Nach dem Gutachten von Prof. Dr. N. findet sich zwar eine umfangreiche wissenschaftliche Literatur, die sich mit der Frage eines Zusammenhangs zwischen einer Exposition gegenüber Lösemitteln und Sklerodermie auseinandersetzt. Gleiches gilt jedoch nicht für das Sjögren-Syndrom. Obwohl es sich um eine Autoimmunerkrankung von weitaus größerer Häufigkeit als die Sklerodermie handelt, existieren - so Prof. Dr. N. - noch nicht einmal einzelne Fallstudien zur Verursachung eines auch bei der Klägerin vorliegenden primären Sjörgen-Syndroms durch eine Exposition gegenüber organischen Lösemitteln.
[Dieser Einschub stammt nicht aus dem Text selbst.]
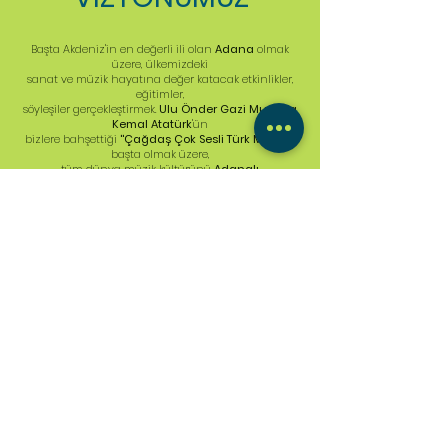
Başta Akdeniz'in en değerli ili olan
Adana
olmak
üzere, ülkemizdeki
sanat ve müzik hayatına değer katacak etkinlikler,
eğitimler,
söyleşiler gerçekleştirmek.
Ulu Önder Gazi Mustafa
Kemal Atatürk
'ün
bizlere bahşettiği
''Çağdaş Çok Sesli Türk Müziği''
başta olmak üzere,
tüm dünya müzik kültürünü
Adanalı
Müzikseverler
'le buluşturmak.
Adana ve Adana'nın müzik hayatını
ulusal ve
uluslararası
platformlarda
duyurmak. Müzik hayatının değerini,
anlaşılabilirliğini, sürekliliğini gelecek
genç nesillere
aktarabilmek.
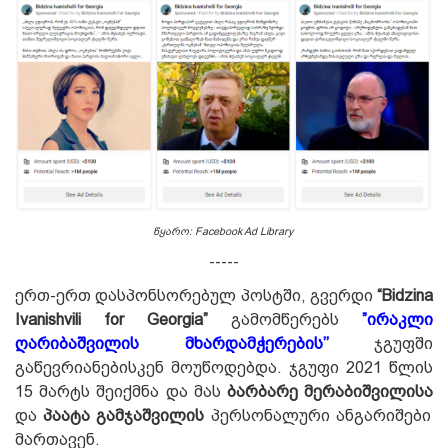
წყარო: Facebook Ad Library
-----
ერთ-ერთ დასპონსორებულ პოსტში, გვერდი
“Bidzina
Ivanishvili for Georgia”
გამომწერებს
”ირაკლი
ღარიბაშვილის მხარდამჭერების’’
ჯგუფში
გაწევრიანებისკენ მოუწოდებდა. ჯგუფი 2021 წლის
15 მარტს შეიქმნა და მას
ბარბარე მერაბიშვილისა
და
პაატა გამჯაშვილის
პერსონალური ანგარიშები
მართავენ.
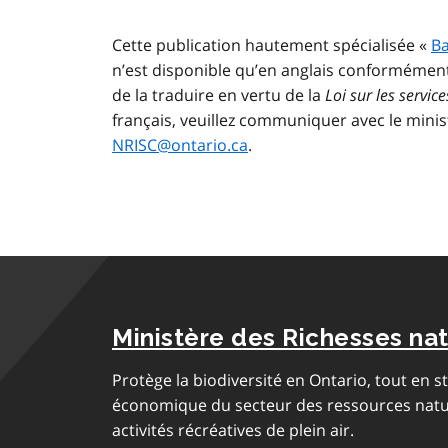
Cette publication hautement spécialisée «
Ba
n’est disponible qu’en anglais conformémen
de la traduire en vertu de la
Loi sur les servic
français, veuillez communiquer avec le mini
NRISC@ontario.ca
.
Ministère des Richesses nat
Protège la biodiversité en Ontario, tout en 
économique du secteur des ressources nature
activités récréatives de plein air.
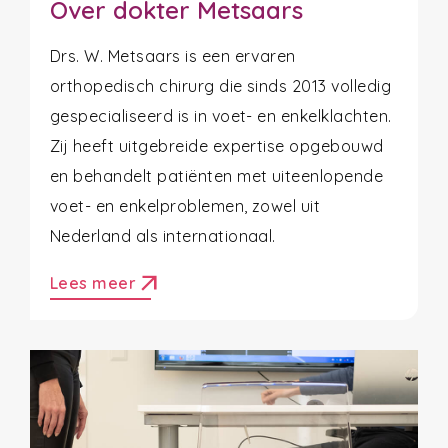
Over dokter Metsaars
Drs. W. Metsaars is een ervaren
orthopedisch chirurg die sinds 2013 volledig
gespecialiseerd is in voet- en enkelklachten.
Zij heeft uitgebreide expertise opgebouwd
en behandelt patiënten met uiteenlopende
voet- en enkelproblemen, zowel uit
Nederland als internationaal.
arrow_outward
Lees meer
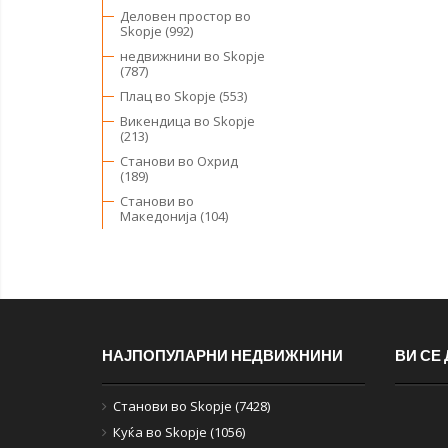
Деловен простор во
Skopje (992)
недвижнини во Skopje
(787)
Плац во Skopje (553)
Викендица во Skopje
(213)
Станови во Охрид
(189)
Станови во
Македонија (104)
НАЈПОПУЛАРНИ НЕДВИЖНИНИ
ВИ СЕ
Станови во Skopje (7428)
Куќа во Skopje (1056)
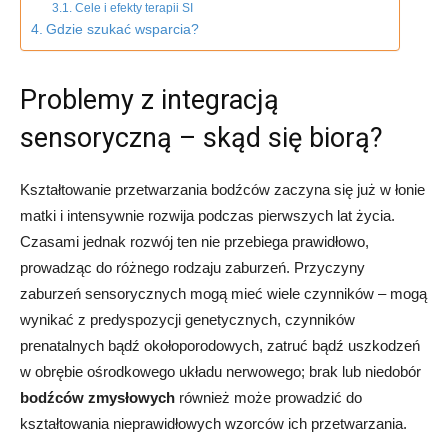
Cele i efekty terapii SI
Gdzie szukać wsparcia?
Problemy z integracją
sensoryczną – skąd się biorą?
Kształtowanie przetwarzania bodźców zaczyna się już w łonie
matki i intensywnie rozwija podczas pierwszych lat życia.
Czasami jednak rozwój ten nie przebiega prawidłowo,
prowadząc do różnego rodzaju zaburzeń. Przyczyny
zaburzeń sensorycznych mogą mieć wiele czynników – mogą
wynikać z predyspozycji genetycznych, czynników
prenatalnych bądź okołoporodowych, zatruć bądź uszkodzeń
w obrębie ośrodkowego układu nerwowego; brak lub niedobór
bodźców zmysłowych
również może prowadzić do
kształtowania nieprawidłowych wzorców ich przetwarzania.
Auch die im Urteil des Sozialgerichts zitierte Entscheidung des Hessischen LSG vom 20. Juni 2001 (L 3 U 197/96) hat eine circumscripte Sklerodermie zum Gegenstand. Vor dem Hintergrund, dass sich die Krankheitsbilder - wie der Fall der Klägerin zeigt - klar voneinander abgrenzen lassen, ist es nicht zulässig, die Erkrankungen zu vermischen und/oder vom Diskussionsstand über einen Zusammenhang von Lösemitteln und Sklerodermie auf einen vergleichbaren Zusammenhang mit dem Sjögren-Syndrom zu schließen. Dies ist sowohl bei den Ausführungen von Dr. M. wie bei Prof. Dr. Tr. nicht mit der notwendigen Sorgfalt beachtet worden.

Die von Dr. M. vorgenommene immunologische Erklärung (Aktivierung der T-Zellen durch Halogenkohlenwasserstoffe in vitro; "Analogieschluss" auf chronische Einwirkung der Haut) ist jedenfalls nicht mehr als eine Spekulation und damit keineswegs wissenschaftlich gesichert. Hierauf hat auch Prof. Dr. N. hingewiesen.

Weiterer Ermittlungen, insbesondere die erneute Befragung von Dr. M. oder die Einholung eines weiteren Gutachtens bedarf es nicht, nachdem sich mit Prof. Dr. N. ein ausgewiesener Fachmann geäußert hat und der Sachverhalt damit geklärt ist.

Die Kostenentscheidung beruht auf § 193 SGG, wobei zugunsten der Klägerin zu berücksichtigen ist, dass die Beklagte im Rahmen des Verfahrens das Vorliegen einer BK 1302 festgestellt hat.

Die Revision ist nicht zuzulassen, weil die Voraussetzungen des § 160 Abs. 2 SGG nicht erfüllt sind.